What you are asked to do
The required output is the line containing "t = 1.20 s (no picture)" followed by each line through the end of the data below, repeated exactly and with nothing added.

Dataset entries
==*==
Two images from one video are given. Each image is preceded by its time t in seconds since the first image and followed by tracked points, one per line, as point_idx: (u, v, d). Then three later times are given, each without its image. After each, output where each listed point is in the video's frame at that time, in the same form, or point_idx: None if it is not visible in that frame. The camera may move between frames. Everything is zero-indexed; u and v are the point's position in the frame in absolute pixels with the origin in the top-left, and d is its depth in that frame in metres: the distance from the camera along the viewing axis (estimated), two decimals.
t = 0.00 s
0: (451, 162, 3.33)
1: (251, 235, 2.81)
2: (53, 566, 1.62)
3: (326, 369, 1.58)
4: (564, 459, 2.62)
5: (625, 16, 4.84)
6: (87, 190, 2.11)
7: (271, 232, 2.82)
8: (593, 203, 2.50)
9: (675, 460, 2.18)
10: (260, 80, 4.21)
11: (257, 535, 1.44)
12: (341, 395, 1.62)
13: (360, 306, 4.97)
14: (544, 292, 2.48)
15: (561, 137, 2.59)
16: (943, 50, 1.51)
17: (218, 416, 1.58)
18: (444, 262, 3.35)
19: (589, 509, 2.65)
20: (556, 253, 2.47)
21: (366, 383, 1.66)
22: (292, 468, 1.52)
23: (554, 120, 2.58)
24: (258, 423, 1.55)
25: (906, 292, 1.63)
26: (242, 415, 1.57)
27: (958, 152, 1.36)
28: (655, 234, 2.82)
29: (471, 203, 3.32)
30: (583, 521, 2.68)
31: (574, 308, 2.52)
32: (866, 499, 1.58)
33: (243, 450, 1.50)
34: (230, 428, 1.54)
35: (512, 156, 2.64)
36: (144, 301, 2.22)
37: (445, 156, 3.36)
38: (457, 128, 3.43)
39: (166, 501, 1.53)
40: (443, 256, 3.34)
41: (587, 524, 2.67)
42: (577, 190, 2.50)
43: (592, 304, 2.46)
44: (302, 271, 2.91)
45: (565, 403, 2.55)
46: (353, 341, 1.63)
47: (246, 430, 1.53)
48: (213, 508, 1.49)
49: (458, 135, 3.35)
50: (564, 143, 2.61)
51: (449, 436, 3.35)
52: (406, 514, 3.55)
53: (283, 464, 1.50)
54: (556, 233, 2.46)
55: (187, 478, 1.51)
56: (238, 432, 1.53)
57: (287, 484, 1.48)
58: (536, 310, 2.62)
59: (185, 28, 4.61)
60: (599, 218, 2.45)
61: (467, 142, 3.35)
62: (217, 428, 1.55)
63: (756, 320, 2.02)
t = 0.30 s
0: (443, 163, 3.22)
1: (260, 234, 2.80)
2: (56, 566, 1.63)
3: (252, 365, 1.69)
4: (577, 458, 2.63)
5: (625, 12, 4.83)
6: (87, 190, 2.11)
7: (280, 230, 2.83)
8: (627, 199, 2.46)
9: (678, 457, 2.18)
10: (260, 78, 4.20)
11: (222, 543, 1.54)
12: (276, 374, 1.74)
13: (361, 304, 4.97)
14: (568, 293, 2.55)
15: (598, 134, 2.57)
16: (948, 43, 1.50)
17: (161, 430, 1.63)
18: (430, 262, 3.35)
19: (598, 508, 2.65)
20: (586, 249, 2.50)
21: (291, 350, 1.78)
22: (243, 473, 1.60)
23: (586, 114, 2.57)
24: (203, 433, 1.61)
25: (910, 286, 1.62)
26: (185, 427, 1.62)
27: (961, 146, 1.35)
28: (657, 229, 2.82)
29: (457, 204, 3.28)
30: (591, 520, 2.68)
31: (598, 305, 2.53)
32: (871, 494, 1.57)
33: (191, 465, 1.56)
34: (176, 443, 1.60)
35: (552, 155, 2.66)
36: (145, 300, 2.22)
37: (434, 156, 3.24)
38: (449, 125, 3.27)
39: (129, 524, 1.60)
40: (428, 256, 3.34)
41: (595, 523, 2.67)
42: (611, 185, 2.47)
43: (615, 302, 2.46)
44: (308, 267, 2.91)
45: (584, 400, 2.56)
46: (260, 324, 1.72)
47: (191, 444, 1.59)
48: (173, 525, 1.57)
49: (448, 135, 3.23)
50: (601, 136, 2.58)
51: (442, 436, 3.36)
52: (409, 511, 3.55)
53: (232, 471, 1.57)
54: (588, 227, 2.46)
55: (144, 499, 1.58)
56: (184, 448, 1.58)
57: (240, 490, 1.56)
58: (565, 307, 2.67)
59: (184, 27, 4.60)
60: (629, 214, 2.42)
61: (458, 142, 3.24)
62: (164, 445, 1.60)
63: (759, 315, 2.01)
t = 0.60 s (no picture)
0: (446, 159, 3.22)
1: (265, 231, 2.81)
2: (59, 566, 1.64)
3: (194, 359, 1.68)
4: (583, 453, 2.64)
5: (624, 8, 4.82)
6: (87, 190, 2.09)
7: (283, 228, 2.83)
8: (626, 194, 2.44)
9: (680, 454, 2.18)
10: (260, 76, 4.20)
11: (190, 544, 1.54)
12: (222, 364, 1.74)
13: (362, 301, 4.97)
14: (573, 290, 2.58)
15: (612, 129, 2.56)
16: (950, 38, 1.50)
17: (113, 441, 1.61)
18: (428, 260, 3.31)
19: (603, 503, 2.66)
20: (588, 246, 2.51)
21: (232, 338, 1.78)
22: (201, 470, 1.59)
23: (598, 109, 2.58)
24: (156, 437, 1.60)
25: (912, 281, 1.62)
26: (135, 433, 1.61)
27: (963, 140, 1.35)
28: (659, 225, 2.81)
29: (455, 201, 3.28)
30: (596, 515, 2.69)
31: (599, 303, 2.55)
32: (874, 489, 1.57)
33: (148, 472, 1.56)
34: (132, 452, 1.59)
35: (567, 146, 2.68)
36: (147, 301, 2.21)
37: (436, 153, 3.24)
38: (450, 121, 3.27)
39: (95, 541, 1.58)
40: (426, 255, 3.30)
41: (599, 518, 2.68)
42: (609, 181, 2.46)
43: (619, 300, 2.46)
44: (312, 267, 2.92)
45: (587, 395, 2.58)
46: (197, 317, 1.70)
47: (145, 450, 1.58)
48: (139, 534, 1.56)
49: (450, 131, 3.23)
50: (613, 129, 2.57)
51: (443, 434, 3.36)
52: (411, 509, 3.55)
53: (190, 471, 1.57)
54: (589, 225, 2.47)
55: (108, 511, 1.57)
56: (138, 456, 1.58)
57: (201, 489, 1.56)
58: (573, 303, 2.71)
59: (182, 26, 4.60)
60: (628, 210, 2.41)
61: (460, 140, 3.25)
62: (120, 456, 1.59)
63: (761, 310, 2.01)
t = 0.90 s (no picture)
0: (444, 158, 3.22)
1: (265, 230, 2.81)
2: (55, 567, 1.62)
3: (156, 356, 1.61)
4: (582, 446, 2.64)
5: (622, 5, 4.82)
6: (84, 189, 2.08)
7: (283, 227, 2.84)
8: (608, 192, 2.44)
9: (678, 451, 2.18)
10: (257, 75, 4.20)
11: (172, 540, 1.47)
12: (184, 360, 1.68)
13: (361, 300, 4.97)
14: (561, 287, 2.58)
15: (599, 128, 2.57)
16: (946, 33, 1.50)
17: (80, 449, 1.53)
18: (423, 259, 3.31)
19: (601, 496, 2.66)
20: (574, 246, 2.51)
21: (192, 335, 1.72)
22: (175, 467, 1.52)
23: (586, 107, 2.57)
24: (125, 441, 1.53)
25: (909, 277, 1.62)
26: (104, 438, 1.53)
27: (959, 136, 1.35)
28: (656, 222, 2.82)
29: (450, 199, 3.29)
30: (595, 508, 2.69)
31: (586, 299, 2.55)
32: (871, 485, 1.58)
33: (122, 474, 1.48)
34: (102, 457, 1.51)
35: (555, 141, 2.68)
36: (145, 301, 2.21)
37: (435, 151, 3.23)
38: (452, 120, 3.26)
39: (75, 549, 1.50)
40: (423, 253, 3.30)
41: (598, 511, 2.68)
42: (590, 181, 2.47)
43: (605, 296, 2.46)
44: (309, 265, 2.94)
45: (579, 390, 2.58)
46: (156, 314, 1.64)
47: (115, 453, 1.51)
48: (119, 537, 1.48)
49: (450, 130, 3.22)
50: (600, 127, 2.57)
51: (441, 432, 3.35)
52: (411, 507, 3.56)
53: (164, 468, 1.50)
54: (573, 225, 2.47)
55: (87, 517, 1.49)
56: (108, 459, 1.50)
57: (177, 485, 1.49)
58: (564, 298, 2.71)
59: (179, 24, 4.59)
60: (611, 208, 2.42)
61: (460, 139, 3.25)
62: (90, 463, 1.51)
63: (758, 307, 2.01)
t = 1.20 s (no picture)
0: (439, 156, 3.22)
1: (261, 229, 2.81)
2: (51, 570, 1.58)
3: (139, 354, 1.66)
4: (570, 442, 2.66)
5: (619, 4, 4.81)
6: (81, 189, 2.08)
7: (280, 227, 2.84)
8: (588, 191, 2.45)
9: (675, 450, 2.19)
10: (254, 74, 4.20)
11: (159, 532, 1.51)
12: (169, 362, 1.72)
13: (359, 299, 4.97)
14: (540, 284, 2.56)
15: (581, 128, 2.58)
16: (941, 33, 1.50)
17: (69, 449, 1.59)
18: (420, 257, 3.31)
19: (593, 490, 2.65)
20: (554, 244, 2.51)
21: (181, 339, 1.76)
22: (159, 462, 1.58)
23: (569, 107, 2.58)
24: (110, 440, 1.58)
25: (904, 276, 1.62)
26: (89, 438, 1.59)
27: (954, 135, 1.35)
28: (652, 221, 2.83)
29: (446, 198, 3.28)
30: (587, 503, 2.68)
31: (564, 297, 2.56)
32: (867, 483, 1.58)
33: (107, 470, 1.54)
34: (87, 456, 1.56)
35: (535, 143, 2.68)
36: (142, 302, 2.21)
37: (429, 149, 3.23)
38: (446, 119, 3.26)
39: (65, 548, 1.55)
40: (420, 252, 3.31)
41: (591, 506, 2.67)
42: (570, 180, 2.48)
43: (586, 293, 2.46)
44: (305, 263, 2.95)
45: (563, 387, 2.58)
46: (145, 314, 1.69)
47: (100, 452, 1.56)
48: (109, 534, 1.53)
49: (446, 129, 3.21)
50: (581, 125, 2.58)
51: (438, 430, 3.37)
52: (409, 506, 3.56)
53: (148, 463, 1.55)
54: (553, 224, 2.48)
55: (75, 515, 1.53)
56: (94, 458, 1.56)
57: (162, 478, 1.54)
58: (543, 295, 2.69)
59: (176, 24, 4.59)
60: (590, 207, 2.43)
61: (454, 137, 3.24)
==*==
Exercise solution
t = 1.20 s (no picture)
0: (439, 156, 3.22)
1: (261, 229, 2.81)
2: (51, 570, 1.58)
3: (139, 354, 1.66)
4: (570, 442, 2.66)
5: (619, 4, 4.81)
6: (81, 189, 2.08)
7: (280, 227, 2.84)
8: (588, 191, 2.45)
9: (675, 450, 2.19)
10: (254, 74, 4.20)
11: (159, 532, 1.51)
12: (169, 362, 1.72)
13: (359, 299, 4.97)
14: (540, 284, 2.56)
15: (581, 128, 2.58)
16: (941, 33, 1.50)
17: (69, 449, 1.59)
18: (420, 257, 3.31)
19: (593, 490, 2.65)
20: (554, 244, 2.51)
21: (181, 339, 1.76)
22: (159, 462, 1.58)
23: (569, 107, 2.58)
24: (110, 440, 1.58)
25: (904, 276, 1.62)
26: (89, 438, 1.59)
27: (954, 135, 1.35)
28: (652, 221, 2.83)
29: (446, 198, 3.28)
30: (587, 503, 2.68)
31: (564, 297, 2.56)
32: (867, 483, 1.58)
33: (107, 470, 1.54)
34: (87, 456, 1.56)
35: (535, 143, 2.68)
36: (142, 302, 2.21)
37: (429, 149, 3.23)
38: (446, 119, 3.26)
39: (65, 548, 1.55)
40: (420, 252, 3.31)
41: (591, 506, 2.67)
42: (570, 180, 2.48)
43: (586, 293, 2.46)
44: (305, 263, 2.95)
45: (563, 387, 2.58)
46: (145, 314, 1.69)
47: (100, 452, 1.56)
48: (109, 534, 1.53)
49: (446, 129, 3.21)
50: (581, 125, 2.58)
51: (438, 430, 3.37)
52: (409, 506, 3.56)
53: (148, 463, 1.55)
54: (553, 224, 2.48)
55: (75, 515, 1.53)
56: (94, 458, 1.56)
57: (162, 478, 1.54)
58: (543, 295, 2.69)
59: (176, 24, 4.59)
60: (590, 207, 2.43)
61: (454, 137, 3.24)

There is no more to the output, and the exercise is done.